Regional and global efforts to improve the management of arrhythmias are ongoing. For example, the PASCAR pacing fellowship is training physicians and technologist to implant and follow-up pacemakers in underserved SSA countries (33); resterilisation of used pacemakers and ICDs has been shown to be safe and feasible, thus curbing the costs associated with new devices (35); finally, out pocket payments for health care are on a modest decline, perhaps in the future this form of therapy will be accessible with limited out of pocket payment (77).
The burden of cardiac arrhythmias is expected to increase in LMICs. There is a paucity of data on the epidemiology of cardiac arrhythmias particular in SSA. Guideline-directed management of cardiac arrhythmias in LMICs is challenging because of the paucity of skilled personnel, lack of basic infrastructure, and the lack of device and ablative therapy for the treatment of cardiac arrhythmias.
Provenance and Peer Review: This article was commissioned by the Guest Editor (Ntobeko A. B. Ntusi) for the series “Cardiovascular Diseases in Low- and Middle-Income Countries” published in Cardiovascular Diagnosis and Therapy. The article was sent for external peer review organized by the Guest Editor and the editorial office.

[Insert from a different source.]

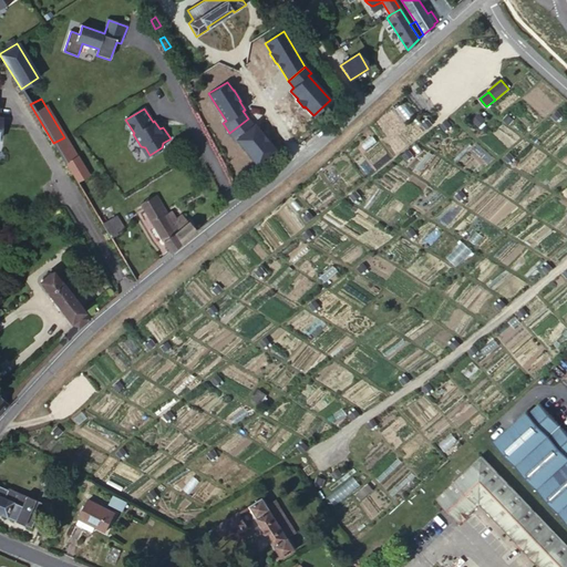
[(248,119),(229,133),(236,141),(237,140),(257,165),(275,150),(255,124),(254,125),(248,119)]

Conflicts of Interest: All authors have completed the ICMJE uniform disclosure form (available at http://dx.doi.org/10.21037/cdt.2019.09.21). The series “Cardiovascular Diseases in Low-and Middle-Income Countries” was commissioned by the editorial office without any funding or sponsorship. The authors have no conflicts of interest to declare.
Ethical Statement: The authors are accountable for all aspects of the work in ensuring that questions related to the accuracy or integrity of any part of the work are appropriately investigated and resolved.